DATA Start Marker

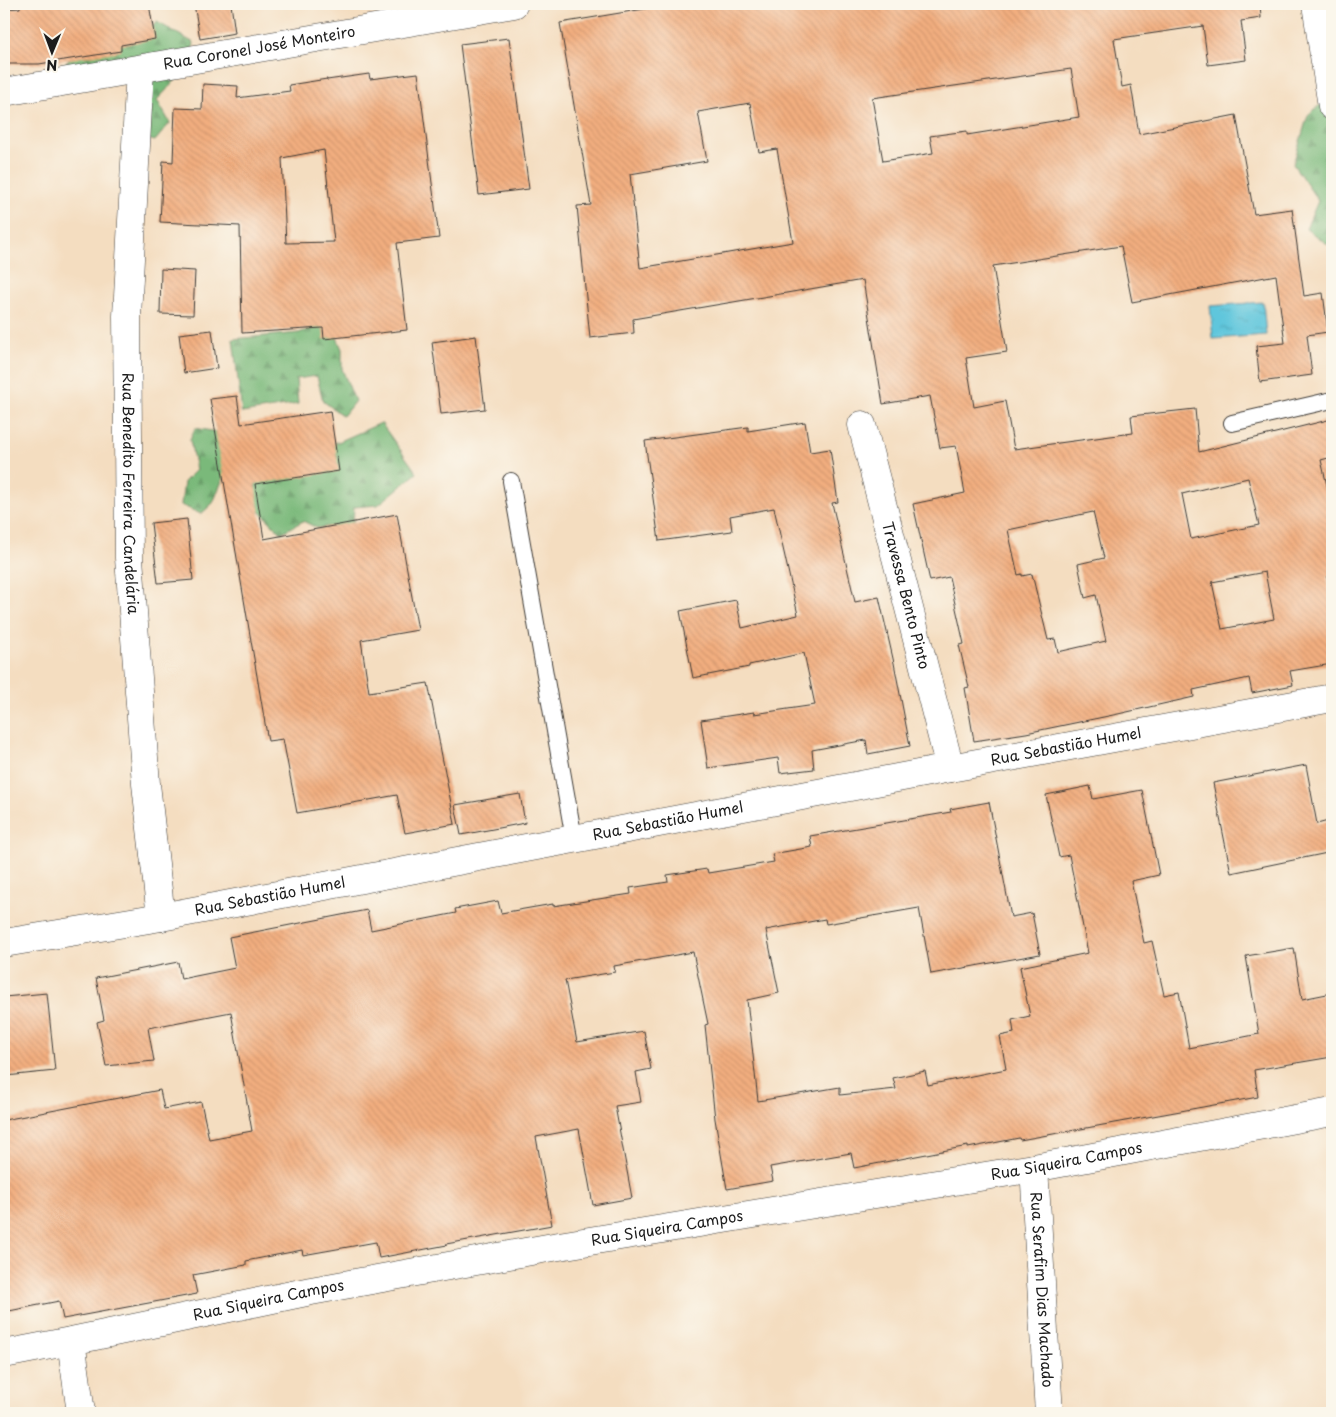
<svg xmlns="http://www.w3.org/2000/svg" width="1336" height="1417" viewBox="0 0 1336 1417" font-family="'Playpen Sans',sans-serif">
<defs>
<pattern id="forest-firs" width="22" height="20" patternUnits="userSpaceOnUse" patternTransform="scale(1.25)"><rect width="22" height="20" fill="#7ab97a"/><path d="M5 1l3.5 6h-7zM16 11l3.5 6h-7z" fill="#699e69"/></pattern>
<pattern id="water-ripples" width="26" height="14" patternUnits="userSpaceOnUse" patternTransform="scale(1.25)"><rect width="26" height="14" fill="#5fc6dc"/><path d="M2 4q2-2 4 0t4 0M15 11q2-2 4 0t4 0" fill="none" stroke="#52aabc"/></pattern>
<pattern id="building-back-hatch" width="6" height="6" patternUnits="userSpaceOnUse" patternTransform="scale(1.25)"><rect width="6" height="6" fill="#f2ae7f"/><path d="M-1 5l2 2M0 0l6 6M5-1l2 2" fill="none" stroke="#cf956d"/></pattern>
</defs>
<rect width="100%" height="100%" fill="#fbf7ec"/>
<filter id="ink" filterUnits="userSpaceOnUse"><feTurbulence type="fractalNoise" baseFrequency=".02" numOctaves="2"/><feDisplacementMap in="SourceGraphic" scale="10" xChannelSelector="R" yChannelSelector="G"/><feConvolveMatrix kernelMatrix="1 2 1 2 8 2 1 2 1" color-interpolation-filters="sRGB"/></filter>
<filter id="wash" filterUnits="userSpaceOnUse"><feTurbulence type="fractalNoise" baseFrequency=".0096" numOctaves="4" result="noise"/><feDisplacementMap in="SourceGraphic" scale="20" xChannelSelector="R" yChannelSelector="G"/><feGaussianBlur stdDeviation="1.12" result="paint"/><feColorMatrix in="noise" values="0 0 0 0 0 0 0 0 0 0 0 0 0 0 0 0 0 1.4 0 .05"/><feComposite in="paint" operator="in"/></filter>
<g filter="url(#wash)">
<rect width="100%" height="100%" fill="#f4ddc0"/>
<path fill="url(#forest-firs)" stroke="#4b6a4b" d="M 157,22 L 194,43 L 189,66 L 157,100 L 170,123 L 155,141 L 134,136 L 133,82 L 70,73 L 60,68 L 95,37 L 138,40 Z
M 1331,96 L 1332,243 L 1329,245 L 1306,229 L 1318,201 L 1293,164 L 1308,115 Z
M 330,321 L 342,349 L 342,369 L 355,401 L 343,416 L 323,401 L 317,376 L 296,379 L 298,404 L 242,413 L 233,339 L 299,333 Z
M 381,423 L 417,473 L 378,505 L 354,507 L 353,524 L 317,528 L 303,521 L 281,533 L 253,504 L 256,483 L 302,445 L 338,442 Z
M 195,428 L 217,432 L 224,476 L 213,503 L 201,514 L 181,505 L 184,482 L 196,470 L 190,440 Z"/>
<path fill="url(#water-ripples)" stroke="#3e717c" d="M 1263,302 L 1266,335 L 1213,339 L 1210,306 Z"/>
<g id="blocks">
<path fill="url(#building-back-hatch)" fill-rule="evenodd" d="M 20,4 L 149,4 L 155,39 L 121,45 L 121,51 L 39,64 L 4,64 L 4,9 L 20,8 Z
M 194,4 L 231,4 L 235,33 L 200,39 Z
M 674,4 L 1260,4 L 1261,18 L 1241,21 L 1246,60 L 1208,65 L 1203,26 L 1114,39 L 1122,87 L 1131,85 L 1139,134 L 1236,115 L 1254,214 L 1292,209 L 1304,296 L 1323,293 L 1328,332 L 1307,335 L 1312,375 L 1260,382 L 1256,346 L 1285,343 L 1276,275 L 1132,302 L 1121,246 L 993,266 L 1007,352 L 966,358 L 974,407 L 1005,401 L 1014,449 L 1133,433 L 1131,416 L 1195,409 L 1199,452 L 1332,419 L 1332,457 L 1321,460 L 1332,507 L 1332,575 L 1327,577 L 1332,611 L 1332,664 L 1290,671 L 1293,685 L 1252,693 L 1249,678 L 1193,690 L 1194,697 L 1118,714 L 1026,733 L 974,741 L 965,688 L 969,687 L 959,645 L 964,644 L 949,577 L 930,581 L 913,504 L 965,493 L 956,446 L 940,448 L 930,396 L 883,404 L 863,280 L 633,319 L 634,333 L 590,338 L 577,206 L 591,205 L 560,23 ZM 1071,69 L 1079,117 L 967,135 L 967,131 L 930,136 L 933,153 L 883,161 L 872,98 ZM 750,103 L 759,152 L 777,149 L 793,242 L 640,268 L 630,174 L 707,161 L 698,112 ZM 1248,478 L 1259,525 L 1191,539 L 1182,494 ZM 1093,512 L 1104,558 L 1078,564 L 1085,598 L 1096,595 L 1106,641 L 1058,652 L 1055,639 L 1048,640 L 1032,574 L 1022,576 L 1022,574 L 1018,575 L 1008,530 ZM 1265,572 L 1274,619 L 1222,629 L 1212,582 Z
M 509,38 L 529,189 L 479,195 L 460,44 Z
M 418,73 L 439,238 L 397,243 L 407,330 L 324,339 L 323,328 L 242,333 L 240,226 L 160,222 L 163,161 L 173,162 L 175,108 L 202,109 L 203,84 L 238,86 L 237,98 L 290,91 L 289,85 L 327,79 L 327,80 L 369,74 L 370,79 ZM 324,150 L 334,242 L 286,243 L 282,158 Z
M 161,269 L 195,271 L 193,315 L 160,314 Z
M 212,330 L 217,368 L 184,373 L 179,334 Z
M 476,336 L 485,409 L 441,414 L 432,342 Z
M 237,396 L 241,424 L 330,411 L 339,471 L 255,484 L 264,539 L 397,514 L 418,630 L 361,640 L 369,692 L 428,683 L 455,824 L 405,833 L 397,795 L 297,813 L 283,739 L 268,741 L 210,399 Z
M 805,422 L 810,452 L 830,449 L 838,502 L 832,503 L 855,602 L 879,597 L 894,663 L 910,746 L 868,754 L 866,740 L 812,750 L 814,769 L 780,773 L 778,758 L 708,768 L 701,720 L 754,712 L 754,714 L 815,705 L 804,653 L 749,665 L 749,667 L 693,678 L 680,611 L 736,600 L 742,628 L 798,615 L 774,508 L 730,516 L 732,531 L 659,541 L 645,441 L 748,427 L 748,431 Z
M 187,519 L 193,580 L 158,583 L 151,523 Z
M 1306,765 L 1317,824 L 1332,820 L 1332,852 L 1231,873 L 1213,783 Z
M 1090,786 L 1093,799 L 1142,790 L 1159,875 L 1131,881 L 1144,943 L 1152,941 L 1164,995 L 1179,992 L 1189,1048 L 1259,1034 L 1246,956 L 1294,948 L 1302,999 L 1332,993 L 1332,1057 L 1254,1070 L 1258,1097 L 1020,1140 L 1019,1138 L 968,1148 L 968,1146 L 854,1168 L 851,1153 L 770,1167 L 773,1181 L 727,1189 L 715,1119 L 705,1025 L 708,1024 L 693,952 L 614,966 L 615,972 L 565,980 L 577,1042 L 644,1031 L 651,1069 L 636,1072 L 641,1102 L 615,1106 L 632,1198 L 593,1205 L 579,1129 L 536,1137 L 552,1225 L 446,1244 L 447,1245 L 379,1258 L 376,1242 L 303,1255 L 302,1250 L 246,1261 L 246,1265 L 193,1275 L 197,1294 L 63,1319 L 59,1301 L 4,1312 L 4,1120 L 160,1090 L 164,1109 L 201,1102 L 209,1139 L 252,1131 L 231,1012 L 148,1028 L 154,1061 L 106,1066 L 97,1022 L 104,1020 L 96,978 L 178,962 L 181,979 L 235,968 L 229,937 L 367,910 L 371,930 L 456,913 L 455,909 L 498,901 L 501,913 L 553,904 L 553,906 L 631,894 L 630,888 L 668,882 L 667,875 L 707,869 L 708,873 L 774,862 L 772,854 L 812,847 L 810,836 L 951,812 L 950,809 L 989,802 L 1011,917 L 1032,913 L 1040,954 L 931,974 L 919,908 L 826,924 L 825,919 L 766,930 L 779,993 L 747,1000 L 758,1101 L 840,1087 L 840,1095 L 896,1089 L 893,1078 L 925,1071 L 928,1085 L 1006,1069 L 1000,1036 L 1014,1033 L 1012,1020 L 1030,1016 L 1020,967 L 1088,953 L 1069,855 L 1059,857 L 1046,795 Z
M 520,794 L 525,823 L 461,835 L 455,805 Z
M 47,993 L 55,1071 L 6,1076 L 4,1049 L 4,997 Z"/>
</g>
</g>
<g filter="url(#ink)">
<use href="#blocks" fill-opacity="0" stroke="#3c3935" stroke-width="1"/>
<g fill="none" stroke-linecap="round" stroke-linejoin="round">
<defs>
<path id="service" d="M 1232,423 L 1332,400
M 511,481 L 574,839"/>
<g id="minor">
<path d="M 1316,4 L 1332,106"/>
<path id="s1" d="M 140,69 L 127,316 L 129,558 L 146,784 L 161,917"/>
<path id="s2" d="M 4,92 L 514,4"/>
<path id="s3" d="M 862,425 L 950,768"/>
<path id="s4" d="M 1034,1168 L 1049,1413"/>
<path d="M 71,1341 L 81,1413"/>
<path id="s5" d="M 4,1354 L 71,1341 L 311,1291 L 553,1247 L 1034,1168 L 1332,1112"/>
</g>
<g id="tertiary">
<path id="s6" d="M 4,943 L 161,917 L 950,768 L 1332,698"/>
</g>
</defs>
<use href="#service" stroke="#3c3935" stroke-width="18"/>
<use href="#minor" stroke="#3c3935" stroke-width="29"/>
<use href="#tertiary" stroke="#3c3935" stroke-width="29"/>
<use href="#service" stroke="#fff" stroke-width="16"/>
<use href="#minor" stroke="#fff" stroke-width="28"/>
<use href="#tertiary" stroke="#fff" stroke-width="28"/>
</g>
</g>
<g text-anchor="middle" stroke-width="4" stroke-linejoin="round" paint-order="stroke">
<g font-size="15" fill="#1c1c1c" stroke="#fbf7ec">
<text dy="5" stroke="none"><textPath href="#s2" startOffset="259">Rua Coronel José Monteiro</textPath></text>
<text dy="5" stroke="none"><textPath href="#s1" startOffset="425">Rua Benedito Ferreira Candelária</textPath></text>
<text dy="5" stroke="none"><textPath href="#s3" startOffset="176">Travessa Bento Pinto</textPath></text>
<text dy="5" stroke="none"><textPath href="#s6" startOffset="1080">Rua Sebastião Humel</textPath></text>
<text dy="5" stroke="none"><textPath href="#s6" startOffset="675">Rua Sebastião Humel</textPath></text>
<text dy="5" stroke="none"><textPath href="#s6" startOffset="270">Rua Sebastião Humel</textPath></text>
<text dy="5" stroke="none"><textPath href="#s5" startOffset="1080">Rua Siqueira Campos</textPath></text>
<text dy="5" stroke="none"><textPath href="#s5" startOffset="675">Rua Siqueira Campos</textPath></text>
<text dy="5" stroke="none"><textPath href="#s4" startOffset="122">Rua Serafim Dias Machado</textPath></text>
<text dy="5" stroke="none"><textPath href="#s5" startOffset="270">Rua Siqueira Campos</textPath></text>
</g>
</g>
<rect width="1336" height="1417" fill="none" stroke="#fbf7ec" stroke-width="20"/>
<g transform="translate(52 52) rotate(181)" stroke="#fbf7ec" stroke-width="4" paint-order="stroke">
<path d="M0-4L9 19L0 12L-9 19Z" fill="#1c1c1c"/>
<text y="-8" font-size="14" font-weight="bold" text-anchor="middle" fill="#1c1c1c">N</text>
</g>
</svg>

DATA End Marker
DATA Start Marker

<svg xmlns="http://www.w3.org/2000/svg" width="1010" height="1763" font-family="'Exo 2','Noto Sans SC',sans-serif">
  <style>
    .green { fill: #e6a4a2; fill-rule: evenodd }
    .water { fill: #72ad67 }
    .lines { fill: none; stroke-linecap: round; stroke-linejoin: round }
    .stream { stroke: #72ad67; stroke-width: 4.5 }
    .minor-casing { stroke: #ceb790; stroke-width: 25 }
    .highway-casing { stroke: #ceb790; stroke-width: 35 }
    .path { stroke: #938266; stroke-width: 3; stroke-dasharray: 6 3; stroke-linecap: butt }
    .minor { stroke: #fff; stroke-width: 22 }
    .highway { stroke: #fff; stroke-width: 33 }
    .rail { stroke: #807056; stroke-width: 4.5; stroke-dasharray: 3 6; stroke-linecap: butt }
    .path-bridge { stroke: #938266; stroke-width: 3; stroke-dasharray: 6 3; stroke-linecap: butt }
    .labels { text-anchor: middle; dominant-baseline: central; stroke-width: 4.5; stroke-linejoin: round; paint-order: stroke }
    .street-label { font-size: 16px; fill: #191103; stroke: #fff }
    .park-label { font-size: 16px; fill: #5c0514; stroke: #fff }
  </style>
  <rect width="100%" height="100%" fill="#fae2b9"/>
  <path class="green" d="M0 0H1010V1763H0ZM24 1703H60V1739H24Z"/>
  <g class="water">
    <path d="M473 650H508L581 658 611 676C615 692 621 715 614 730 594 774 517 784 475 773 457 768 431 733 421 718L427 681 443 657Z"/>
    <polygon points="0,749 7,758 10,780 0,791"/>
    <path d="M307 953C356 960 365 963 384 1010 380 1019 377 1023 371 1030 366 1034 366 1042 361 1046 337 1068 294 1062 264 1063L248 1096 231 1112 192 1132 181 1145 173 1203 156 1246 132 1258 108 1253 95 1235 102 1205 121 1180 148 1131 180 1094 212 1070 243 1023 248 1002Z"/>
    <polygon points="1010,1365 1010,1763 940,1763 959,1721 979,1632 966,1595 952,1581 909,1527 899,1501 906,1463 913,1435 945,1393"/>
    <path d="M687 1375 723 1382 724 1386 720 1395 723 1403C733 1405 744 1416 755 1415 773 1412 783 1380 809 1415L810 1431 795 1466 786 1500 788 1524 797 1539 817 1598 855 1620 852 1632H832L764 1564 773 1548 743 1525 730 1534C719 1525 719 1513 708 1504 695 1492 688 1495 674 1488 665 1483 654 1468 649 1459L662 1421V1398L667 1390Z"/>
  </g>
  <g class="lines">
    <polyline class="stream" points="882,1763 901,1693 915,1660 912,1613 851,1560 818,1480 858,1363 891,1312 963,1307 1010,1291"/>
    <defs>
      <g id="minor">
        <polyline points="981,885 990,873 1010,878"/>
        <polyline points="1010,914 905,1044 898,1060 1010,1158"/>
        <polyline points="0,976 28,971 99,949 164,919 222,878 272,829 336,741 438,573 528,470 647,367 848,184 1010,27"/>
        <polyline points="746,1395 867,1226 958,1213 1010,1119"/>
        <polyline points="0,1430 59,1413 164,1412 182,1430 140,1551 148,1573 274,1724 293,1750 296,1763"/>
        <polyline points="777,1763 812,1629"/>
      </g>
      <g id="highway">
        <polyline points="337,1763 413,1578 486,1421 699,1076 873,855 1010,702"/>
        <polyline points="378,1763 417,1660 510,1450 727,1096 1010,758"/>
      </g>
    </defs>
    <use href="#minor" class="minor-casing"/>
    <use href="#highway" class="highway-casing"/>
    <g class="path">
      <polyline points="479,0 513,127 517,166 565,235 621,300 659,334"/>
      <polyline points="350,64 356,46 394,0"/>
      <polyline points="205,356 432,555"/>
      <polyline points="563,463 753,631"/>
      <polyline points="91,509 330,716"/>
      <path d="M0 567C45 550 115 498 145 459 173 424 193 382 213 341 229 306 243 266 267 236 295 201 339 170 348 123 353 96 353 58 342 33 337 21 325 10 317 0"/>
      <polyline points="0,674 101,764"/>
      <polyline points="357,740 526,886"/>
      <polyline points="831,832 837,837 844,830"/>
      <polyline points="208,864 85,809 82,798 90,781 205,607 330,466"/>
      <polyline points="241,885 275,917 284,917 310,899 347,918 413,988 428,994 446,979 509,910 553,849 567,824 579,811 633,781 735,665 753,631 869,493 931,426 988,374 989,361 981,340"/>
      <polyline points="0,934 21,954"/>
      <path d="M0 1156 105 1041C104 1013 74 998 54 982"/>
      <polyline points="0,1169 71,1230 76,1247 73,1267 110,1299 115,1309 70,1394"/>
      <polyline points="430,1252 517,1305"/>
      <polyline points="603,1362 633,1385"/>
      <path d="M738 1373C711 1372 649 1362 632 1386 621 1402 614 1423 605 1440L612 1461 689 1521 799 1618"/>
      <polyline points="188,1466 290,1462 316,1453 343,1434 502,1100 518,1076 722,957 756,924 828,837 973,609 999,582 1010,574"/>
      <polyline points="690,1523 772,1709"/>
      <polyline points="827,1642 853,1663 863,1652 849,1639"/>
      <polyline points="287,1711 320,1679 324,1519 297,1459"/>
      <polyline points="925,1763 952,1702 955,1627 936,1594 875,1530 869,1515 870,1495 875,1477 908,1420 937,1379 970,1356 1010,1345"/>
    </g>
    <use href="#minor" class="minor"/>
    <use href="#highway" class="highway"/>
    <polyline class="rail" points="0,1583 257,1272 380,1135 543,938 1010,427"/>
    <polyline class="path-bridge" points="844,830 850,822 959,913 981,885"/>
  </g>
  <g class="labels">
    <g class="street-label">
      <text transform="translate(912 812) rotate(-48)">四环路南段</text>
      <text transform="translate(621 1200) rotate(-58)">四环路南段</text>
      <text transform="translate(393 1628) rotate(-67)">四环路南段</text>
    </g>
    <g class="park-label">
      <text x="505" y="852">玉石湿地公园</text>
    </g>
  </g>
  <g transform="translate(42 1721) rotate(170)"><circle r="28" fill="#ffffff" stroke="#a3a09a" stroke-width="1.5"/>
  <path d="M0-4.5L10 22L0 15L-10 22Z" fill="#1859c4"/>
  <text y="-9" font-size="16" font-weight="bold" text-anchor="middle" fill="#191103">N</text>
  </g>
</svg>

DATA End Marker

> **TASK ITEM**: Could you copy every line from the records that has "wash" in it?

> **ANSWER TO THIS EXERCISE**:
<filter id="wash" filterUnits="userSpaceOnUse"><feTurbulence type="fractalNoise" baseFrequency=".0096" numOctaves="4" result="noise"/><feDisplacementMap in="SourceGraphic" scale="20" xChannelSelector="R" yChannelSelector="G"/><feGaussianBlur stdDeviation="1.12" result="paint"/><feColorMatrix in="noise" values="0 0 0 0 0 0 0 0 0 0 0 0 0 0 0 0 0 1.4 0 .05"/><feComposite in="paint" operator="in"/></filter>
<g filter="url(#wash)">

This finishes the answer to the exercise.